A Sra. Beatriz dependia em absoluto das visitas dos representantes do Centro de Dia, as quais se processavam duas vezes ao dia. Numa das visitas era suposto almoçar. Na outra era suposto preparar-se para o dia seguinte, para o próximo almoço. Entre estas visitas, a sua vida consistia em olhar para as paredes do quarto onde estava deitada. Solicitou um fisioterapeuta. Nada conseguiu. Sabia que, por exemplo, caso não conseguisse conter as suas necessidades fisiológicas, podia ter que esperar pelo dia seguinte para ser devidamente tratada. Estava sozinha e sem ninguém. Se precisasse de ajuda, sabia que não havia forma de abrir a porta de entrada. Não andava. Perfeitamente consciente. Perfeitamente em pânico.

O resto da história é muito simples. Em pânico, descobriu que “o apoio, apenas durante os dias úteis” queria dizer mesmo “apenas durante os dias úteis”. Quando questionei representantes do Centro de Dia sobre o que ia acontecer, a resposta (sob a forma de uma nova pergunta) foi clara: “O Sr. imagina quantos idosos moram nesta freguesia?”. Sublinhe-se que a assistência prestada pelo Centro de Dia era pago pela Sra. Beatriz, tendo sido o respectivo valor fixado pelo próprio Centro. Em resumo, fui eu que, por mera sorte, consegui marcar a visita de uma pessoa para o fim-de-semana. Uma total desconhecida. Anónima. As instituições, sempre dentro da lei, lavaram as suas mãos.

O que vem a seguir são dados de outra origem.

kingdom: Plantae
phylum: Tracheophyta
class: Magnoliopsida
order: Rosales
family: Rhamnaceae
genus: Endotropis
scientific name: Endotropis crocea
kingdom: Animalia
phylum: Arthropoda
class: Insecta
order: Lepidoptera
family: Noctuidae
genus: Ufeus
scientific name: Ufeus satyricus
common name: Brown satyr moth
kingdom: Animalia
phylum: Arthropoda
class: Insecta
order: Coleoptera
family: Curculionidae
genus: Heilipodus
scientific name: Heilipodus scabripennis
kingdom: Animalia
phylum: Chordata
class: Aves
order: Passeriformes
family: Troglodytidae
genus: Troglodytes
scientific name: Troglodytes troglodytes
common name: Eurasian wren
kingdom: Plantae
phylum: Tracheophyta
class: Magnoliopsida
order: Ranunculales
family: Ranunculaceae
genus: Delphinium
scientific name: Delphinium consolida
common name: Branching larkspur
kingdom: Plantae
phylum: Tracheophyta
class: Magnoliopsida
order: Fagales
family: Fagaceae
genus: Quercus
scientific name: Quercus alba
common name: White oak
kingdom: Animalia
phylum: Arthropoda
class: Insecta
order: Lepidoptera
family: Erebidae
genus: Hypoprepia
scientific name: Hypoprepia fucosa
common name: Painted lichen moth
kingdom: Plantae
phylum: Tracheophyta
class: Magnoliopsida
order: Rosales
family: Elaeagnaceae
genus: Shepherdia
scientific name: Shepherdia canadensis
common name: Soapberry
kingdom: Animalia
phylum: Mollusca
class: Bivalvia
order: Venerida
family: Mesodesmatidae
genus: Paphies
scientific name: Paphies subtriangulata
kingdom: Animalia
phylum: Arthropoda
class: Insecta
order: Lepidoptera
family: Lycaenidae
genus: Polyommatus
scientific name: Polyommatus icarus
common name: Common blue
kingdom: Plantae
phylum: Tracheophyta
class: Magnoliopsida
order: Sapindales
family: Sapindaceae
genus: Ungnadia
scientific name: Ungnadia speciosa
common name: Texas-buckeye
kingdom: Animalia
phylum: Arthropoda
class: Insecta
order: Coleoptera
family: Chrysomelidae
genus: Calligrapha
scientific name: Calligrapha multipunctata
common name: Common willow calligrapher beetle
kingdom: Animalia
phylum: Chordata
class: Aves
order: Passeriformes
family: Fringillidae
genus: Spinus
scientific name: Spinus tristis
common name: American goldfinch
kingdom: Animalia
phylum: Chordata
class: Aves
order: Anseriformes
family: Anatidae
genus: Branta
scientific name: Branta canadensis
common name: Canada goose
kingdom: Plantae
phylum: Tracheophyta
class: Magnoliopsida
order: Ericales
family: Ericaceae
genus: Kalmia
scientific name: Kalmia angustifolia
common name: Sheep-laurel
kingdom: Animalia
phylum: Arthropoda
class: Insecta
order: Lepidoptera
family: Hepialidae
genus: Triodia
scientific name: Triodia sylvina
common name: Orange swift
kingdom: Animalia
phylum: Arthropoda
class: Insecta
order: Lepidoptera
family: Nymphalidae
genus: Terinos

Beatriz Marques, nascida em 13/07/1928, não resistiu uma semana. Teve um grave AVC no Domingo seguinte (11 de Março). Foi encontrada pela total desconhecida. Voltou a ser transportada para o hospital de São José, onde ainda se encontra. Continua a precisar de fisioterapia. Mas agora já não move o lado direito do seu corpo. Com sorte, poderá no futuro sentar-se numa cadeira utilizando apenas os seus próprios meios. Pouco mais. Continua a precisar de ajuda do Ministério do Trabalho e da Solidariedade Social. Mas agora já não fala. Pode ser que volte a falar.

Esta é a história que queria relatar. Obrigado pelo seu tempo.
Senti a necessidade de contactar V.Ex.ª porque tenho a sensação de que talvez não continue vizinho durante muito mais tempo de Beatriz da Cunha Rodrigues de Sousa Marques, nascida em 13/07/1928. Solicito a V.Ex.ª que faça tudo ao seu alcance para que um relato como este seja banido de Portugal e para que a minha sensação seja de facto e apenas isso – uma sensação. As instituições têm de funcionar. Tem de ser eficientes. Rigorosas. Humanas. A articulação entre as instituições tem de funcionar e não podem ficar impunes perante tanta culpa. O Estado não pode deixar que os seus velhos, sempre dentro da lei, morram com medo. Sem dignidade.
Fui entretanto informado que a Sra. Beatriz teve "alta clínica". Está pronta.

Atenciosamente,

(...)

PS: Este texto será enviado ao Ministério do Trabalho e da Solidariedade Social (para o email gmtss@mtss.gov.pt e por carta). Será dado conhecimento do texto ao Centro de Saúde de São Mamede -Santa Isabel e ao Centro Paroquial das Mercês (Centro de Dia).

4 comentários:

allaboutheforest disse...

tenho acompanhado esta situação de perto e tenho poucas palavras para dizer qualquer coisa. a senhora Beatriz tem sorte em ter o nosso amigo como vizinho.

carlopod disse...

podes crer.

ZEP disse...

:-)

Anónimo disse...

esse gajo devia ter apagado as luzes e desliagado o radio assim que ouvio a Beatriz pedir ajuda.